#### What is being asked:
Give only the number of lines in the data that include the string "root".

#### Supplied records:
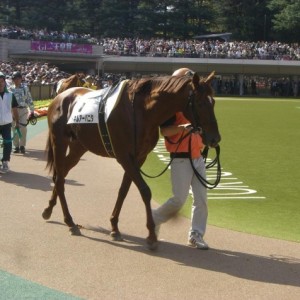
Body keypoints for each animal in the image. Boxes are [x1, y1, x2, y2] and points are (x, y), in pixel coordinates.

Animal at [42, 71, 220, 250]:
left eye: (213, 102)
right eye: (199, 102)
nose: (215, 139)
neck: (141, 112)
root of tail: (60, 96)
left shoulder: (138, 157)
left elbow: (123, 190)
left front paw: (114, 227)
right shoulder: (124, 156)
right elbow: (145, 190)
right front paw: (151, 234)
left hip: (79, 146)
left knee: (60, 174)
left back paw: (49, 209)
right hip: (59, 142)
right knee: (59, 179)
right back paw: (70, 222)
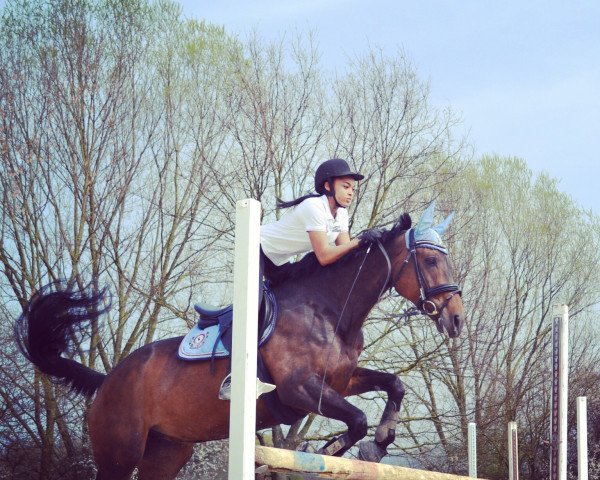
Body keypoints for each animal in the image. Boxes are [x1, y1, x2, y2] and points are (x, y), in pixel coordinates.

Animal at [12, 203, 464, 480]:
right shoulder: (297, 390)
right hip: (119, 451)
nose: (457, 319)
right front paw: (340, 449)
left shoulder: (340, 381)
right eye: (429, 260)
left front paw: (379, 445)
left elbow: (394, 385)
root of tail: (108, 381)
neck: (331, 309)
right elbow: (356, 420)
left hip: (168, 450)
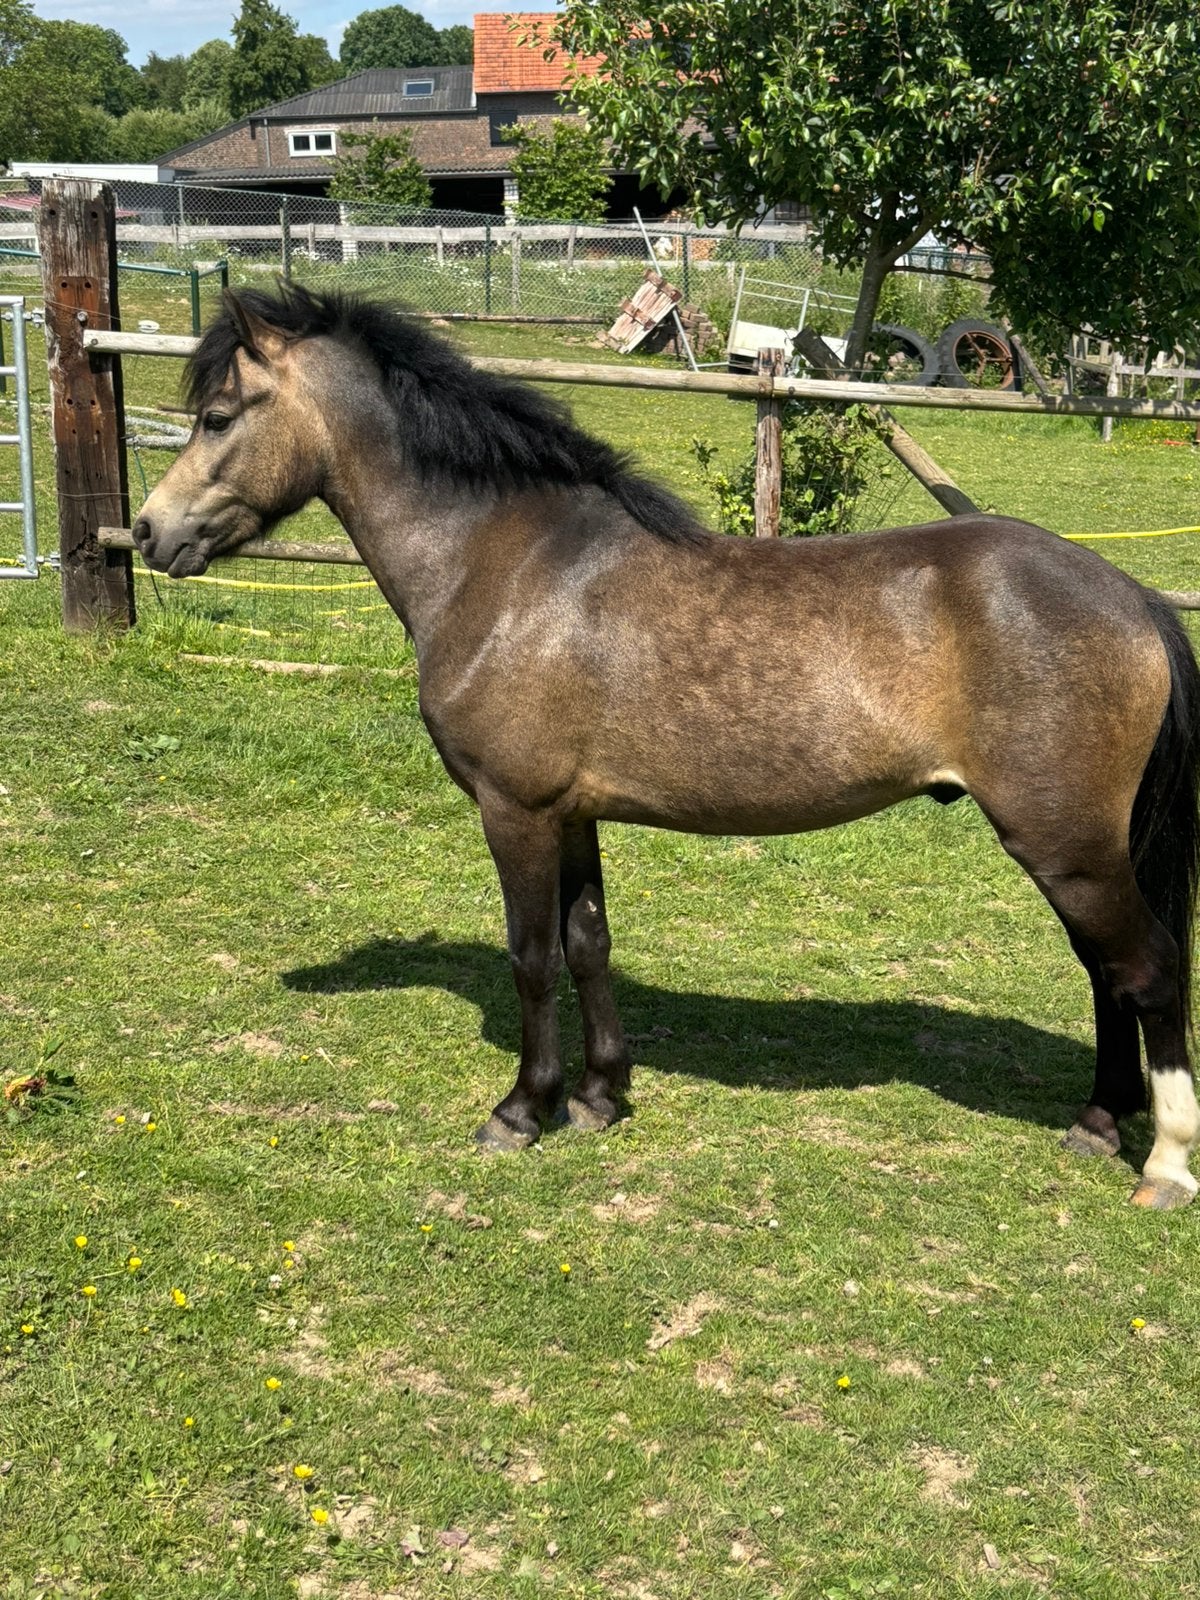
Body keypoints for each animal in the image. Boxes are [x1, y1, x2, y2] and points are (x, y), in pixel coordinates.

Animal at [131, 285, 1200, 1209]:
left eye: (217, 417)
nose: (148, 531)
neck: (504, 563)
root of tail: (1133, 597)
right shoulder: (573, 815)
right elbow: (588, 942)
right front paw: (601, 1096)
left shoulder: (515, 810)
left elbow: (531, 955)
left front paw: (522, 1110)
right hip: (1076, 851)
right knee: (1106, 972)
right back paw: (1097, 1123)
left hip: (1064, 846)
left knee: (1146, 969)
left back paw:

* * *

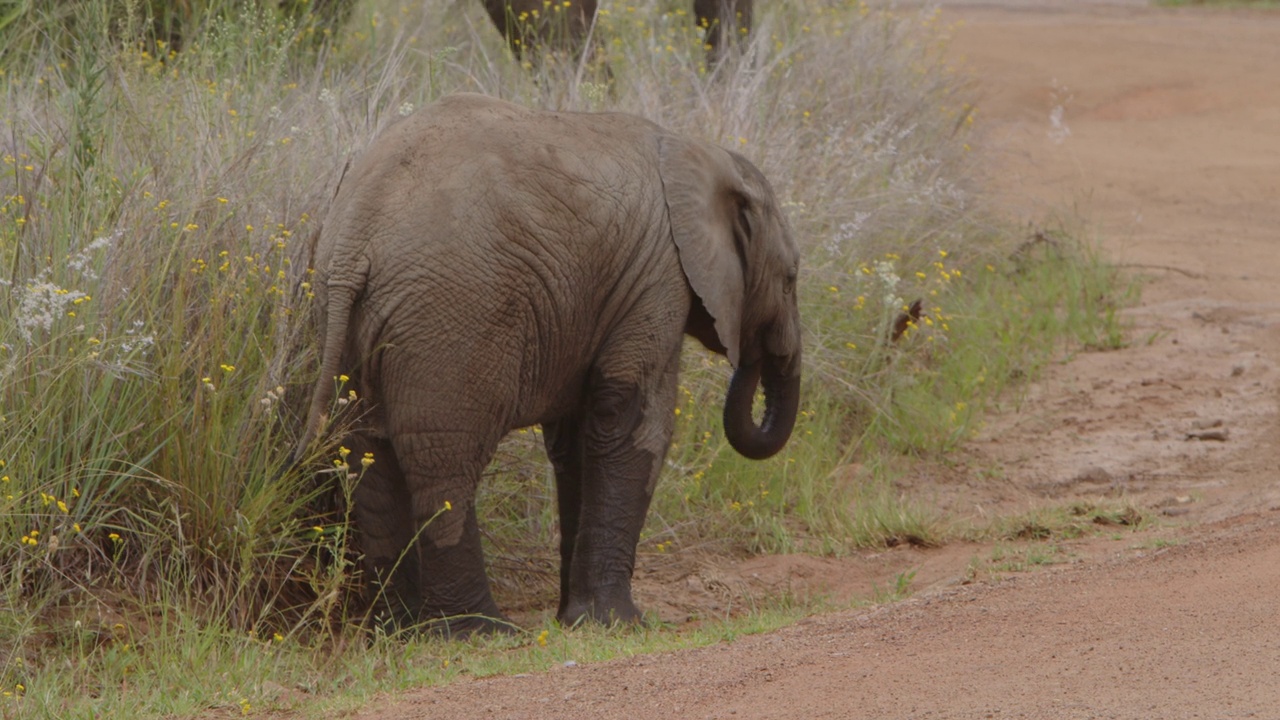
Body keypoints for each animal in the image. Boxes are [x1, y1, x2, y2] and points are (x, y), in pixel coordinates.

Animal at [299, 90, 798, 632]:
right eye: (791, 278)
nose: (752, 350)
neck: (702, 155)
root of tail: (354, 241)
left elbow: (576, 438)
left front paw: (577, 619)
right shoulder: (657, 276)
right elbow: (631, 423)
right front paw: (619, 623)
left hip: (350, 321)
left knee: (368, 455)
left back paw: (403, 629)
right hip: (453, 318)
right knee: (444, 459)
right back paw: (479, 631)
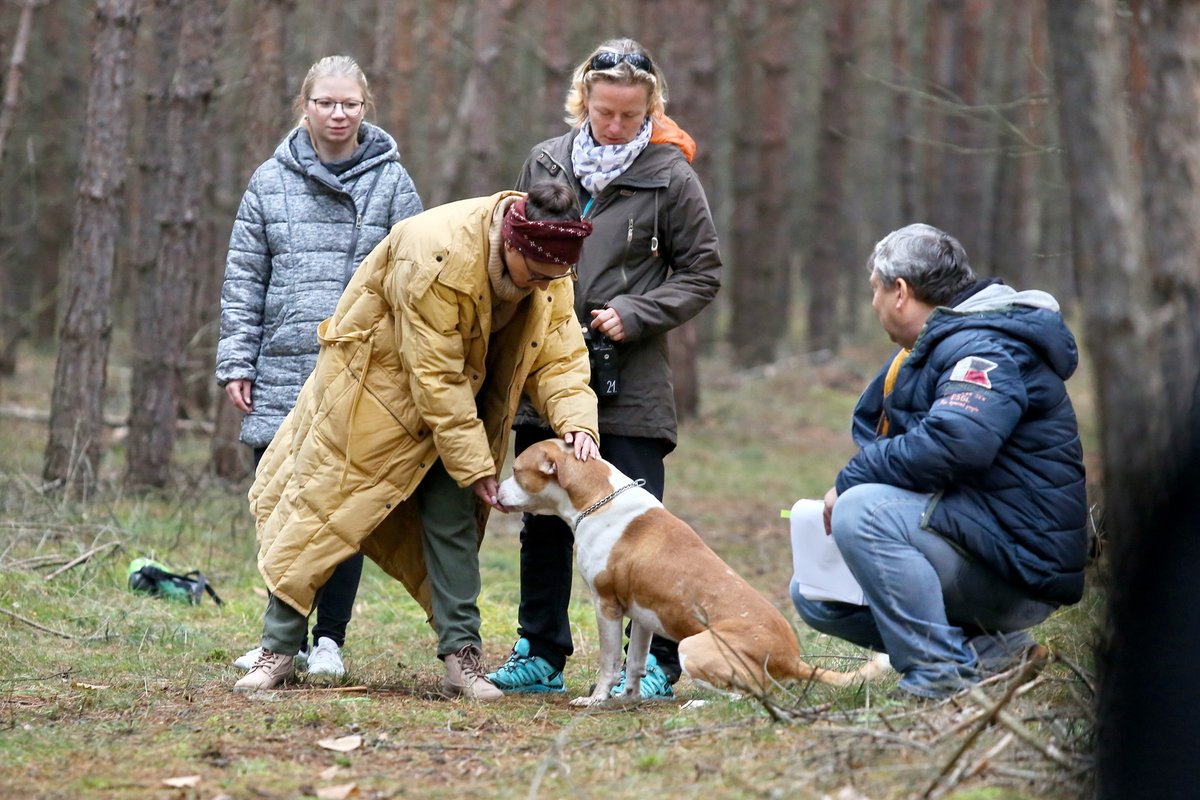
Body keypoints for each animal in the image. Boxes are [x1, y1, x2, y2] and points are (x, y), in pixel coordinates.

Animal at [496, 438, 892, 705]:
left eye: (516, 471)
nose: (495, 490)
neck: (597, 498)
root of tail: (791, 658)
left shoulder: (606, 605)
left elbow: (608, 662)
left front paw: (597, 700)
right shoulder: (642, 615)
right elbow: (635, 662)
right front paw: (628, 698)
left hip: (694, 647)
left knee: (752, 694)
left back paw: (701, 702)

#### Solution below:
5